**Text passage**:
Staged survey weighting: the adjustment logic • weightflow

Survey weights are the fundamental input used to produce population estimates from sample data. Let $U={1,\ldots,N}$ denote the target population and let $y_i$ be the value of a study variable for unit ( $i$ ). A common objective is to estimate finite population quantities such as the total

$Y=\sum_{i \in U} y_i,$

or functions derived from it (e.g., means, proportions, and ratios). Survey weighting provides the mechanism for translating information observed in the sample into estimates for these population quantities.

The process starts from the sample design and then sequentially adjusts for the mechanisms that cause the realized sample to differ from the target population. Some adjustments aim to reduce potential selection biases in the effective sample (i.e., eligible responding units) by modeling mechanisms such as response propensities. Other adjustments incorporate auxiliary information to improve precision and ensure consistency with known population counts or totals through techniques such as calibration. Together, these steps transform the initial design weights into analysis weights suitable for population inference.

weightflow expresses the weighting process as a reproducible pipeline of explicit steps. Each step corresponds to a well defined adjustment, records how weights are modified, and passes its output to the next stage in the workflow. This vignette explains the purpose of each adjustment, the statistical reasoning behind it, and why the order of the steps matters.

**Provided records**:
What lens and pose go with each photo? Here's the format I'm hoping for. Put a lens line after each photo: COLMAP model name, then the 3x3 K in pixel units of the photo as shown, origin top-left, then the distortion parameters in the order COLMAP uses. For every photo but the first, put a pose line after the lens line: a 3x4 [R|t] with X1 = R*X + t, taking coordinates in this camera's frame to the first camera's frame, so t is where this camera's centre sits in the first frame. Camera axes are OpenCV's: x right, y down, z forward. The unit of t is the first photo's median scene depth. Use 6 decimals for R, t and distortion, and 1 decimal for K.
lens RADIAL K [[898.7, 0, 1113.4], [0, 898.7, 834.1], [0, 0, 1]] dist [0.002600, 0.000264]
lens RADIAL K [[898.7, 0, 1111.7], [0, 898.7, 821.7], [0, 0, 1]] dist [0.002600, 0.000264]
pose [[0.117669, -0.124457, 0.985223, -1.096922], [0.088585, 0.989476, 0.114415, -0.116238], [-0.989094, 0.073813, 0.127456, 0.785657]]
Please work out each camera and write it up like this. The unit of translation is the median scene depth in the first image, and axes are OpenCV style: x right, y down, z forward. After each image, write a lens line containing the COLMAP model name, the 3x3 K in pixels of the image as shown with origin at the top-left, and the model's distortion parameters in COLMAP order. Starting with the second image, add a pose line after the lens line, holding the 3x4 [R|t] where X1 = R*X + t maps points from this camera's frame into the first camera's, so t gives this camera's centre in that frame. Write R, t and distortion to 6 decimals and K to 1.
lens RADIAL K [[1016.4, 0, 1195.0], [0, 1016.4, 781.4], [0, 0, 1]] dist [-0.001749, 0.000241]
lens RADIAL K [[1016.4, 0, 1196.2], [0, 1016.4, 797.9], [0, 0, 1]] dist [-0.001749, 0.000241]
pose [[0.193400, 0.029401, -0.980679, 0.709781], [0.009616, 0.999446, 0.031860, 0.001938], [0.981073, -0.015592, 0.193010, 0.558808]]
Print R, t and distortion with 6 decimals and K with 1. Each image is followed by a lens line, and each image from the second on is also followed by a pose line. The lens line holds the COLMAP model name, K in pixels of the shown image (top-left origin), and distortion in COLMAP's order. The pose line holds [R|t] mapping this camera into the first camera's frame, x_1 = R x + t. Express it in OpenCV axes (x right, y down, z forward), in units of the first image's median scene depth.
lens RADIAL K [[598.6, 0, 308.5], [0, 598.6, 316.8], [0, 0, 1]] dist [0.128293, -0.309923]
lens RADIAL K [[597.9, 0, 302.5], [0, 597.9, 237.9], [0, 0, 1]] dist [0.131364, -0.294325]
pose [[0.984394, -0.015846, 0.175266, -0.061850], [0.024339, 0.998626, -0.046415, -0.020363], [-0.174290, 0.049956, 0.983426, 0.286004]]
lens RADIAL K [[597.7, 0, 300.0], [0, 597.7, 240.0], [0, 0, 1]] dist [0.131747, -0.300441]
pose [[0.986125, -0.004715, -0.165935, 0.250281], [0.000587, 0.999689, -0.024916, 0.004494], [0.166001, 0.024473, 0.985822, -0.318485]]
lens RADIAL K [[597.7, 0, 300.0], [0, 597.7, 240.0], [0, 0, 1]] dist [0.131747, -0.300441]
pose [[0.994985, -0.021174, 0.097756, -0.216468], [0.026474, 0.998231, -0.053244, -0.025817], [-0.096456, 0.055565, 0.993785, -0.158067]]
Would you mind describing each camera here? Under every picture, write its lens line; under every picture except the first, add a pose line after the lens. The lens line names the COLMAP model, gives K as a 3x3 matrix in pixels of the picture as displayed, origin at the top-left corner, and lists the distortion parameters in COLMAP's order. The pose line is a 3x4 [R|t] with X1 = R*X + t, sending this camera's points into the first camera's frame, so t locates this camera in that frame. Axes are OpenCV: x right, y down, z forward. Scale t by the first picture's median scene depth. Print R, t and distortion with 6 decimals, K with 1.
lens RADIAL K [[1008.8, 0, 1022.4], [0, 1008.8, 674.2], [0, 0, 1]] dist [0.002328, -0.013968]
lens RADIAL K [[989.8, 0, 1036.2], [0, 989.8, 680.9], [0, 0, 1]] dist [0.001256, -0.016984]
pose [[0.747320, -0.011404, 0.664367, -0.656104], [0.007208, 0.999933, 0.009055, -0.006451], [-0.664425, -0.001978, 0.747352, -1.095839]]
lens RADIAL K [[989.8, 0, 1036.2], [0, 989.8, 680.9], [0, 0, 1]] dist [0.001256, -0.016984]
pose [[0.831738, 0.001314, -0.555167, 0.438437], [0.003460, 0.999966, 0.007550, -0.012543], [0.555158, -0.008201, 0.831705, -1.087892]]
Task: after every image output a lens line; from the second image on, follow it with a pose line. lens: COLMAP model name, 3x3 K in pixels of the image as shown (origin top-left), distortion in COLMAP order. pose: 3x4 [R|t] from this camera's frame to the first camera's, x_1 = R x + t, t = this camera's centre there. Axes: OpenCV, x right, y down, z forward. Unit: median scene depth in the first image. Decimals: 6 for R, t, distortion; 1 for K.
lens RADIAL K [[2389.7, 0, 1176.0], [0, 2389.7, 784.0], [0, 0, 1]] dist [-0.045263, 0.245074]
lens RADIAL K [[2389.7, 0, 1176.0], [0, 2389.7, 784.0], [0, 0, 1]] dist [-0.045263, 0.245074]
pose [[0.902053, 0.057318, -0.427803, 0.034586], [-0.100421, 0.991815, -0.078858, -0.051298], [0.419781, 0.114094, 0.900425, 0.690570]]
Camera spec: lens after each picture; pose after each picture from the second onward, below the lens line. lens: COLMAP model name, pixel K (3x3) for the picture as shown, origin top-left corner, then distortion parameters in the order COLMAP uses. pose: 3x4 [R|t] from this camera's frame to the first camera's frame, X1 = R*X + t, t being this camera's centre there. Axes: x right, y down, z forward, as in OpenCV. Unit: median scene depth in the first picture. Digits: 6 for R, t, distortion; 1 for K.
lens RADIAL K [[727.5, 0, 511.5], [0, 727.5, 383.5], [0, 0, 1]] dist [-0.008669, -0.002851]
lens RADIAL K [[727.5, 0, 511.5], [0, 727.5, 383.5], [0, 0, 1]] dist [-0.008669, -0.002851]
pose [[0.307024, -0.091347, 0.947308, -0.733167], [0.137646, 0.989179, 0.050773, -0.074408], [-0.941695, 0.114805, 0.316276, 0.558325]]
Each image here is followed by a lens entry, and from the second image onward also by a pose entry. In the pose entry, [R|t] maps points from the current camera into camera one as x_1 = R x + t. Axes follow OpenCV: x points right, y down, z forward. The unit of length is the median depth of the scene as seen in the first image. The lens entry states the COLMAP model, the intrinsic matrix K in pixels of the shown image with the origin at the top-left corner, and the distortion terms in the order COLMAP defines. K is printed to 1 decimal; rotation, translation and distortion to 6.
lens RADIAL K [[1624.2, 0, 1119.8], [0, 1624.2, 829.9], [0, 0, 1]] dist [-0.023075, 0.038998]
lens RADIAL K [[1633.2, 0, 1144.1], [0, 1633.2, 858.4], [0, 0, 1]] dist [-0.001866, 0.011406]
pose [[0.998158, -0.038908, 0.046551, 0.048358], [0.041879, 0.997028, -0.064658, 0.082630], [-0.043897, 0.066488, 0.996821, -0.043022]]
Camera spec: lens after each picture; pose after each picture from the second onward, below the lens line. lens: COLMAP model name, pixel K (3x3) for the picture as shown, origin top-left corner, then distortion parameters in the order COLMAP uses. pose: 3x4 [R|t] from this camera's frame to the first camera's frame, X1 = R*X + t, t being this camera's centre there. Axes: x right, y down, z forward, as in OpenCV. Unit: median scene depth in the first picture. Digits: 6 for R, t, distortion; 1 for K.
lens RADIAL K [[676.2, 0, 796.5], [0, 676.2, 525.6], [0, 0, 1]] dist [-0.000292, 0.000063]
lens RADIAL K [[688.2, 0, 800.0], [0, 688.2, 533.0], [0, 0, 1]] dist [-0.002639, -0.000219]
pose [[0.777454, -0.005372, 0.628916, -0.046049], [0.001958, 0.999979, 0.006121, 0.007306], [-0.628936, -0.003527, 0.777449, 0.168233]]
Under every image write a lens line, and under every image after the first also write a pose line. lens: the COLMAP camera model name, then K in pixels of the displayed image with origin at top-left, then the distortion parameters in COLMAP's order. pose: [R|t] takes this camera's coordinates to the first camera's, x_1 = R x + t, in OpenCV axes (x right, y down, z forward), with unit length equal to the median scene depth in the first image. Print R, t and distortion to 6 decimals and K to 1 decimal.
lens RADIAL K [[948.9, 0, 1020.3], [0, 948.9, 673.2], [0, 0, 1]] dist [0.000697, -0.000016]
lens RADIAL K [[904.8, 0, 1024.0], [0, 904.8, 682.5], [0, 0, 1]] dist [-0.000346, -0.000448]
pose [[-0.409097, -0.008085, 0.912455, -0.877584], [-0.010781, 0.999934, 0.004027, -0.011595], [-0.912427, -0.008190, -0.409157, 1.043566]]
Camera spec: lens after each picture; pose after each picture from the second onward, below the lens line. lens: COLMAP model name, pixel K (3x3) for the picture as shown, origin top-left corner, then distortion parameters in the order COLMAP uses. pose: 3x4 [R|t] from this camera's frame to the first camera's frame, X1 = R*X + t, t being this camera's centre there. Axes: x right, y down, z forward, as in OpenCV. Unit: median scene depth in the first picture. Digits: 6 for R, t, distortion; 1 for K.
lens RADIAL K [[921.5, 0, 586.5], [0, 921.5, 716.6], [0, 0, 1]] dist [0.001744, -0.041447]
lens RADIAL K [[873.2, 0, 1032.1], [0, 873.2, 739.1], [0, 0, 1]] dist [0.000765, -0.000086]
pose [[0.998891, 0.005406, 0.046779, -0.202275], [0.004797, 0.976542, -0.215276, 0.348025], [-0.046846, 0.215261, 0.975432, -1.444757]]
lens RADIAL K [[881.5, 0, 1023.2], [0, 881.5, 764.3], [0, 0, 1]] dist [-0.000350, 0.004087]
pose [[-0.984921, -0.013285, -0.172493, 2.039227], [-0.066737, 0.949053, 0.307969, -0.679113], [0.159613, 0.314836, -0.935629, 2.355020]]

**Tasks and exercises**:
1. In the survey weighting text, copy the part that opens with the words "weightflow expresses the" and closes with "the steps matters.", replacing "pipeline" with "sequence".
2. Translate this sentence from the survey weighting text into Spanish: "Survey weights are the fundamental input used to produce population estimates from sample data."
Use only the survey weighting text, not the items.

**Solutions for each task**:
1.
weightflow expresses the weighting process as a reproducible sequence of explicit steps. Each step corresponds to a well defined adjustment, records how weights are modified, and passes its output to the next stage in the workflow. This vignette explains the purpose of each adjustment, the statistical reasoning behind it, and why the order of the steps matters.

2. Los pesos de encuesta son el insumo fundamental que se utiliza para producir estimaciones poblacionales a partir de datos muestrales.